Aim:
Rewrite the listing below, replacing each "Transcribe" with "Write out" and leaving the rest unchanged.

Data items:
## Begin

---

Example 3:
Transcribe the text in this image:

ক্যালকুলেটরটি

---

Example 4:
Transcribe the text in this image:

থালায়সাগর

## End

Task result:
---

Example 3:
Write out the text in this image:

ক্যালকুলেটরটি

---

Example 4:
Write out the text in this image:

থালায়সাগর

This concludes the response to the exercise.